(Collected data entries)
- - - - -

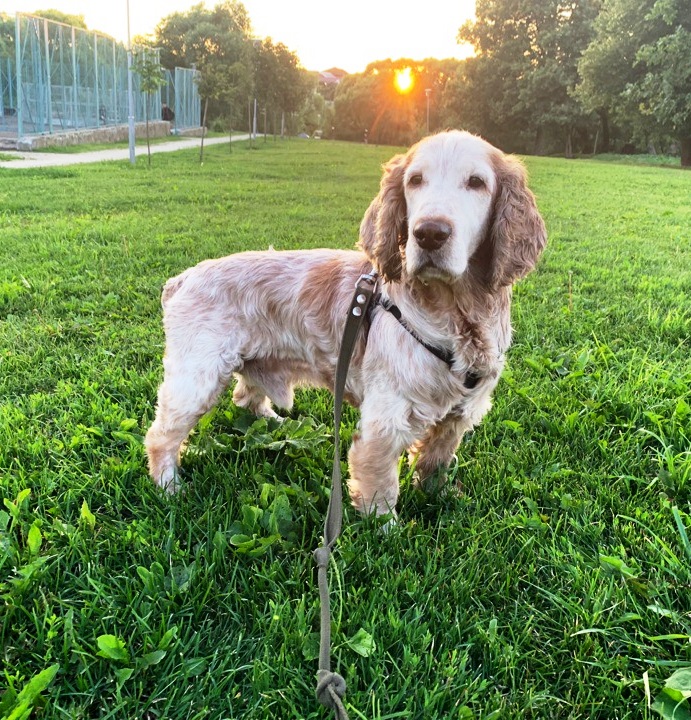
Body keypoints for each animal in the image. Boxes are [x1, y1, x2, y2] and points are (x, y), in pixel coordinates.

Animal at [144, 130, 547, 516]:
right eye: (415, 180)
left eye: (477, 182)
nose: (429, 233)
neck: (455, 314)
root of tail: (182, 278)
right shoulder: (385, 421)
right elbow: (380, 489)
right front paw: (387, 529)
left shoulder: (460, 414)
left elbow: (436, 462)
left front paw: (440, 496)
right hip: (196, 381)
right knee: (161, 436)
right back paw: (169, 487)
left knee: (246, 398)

- - - - -

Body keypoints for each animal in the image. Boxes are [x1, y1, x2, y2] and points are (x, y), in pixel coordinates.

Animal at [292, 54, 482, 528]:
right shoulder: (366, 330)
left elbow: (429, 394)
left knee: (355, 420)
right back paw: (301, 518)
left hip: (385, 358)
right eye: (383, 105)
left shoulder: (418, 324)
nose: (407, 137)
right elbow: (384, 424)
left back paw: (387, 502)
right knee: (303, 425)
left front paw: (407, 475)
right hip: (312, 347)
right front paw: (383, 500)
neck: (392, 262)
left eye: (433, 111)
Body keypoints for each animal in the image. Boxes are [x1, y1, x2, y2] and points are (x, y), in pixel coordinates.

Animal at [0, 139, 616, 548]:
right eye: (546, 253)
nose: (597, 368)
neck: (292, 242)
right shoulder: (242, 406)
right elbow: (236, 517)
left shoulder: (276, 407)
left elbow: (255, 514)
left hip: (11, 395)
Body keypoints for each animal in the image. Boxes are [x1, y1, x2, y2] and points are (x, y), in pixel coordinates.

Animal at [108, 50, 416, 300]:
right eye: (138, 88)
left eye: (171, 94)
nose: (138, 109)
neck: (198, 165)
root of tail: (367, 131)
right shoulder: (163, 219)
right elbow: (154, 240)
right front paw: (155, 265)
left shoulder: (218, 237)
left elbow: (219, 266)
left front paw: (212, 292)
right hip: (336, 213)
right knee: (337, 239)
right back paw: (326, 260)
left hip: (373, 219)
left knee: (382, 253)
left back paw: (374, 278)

- - - - -

» Instructions to follow: Taking the entries above, write out exactly each line from the one holding "left shoulder: (418, 324)" to the one holding "left eye: (433, 111)", both included, and stop there.

» Solution for this problem:
left shoulder: (418, 324)
nose: (407, 137)
right elbow: (384, 424)
left back paw: (387, 502)
right knee: (303, 425)
left front paw: (407, 475)
right hip: (312, 347)
right front paw: (383, 500)
neck: (392, 262)
left eye: (433, 111)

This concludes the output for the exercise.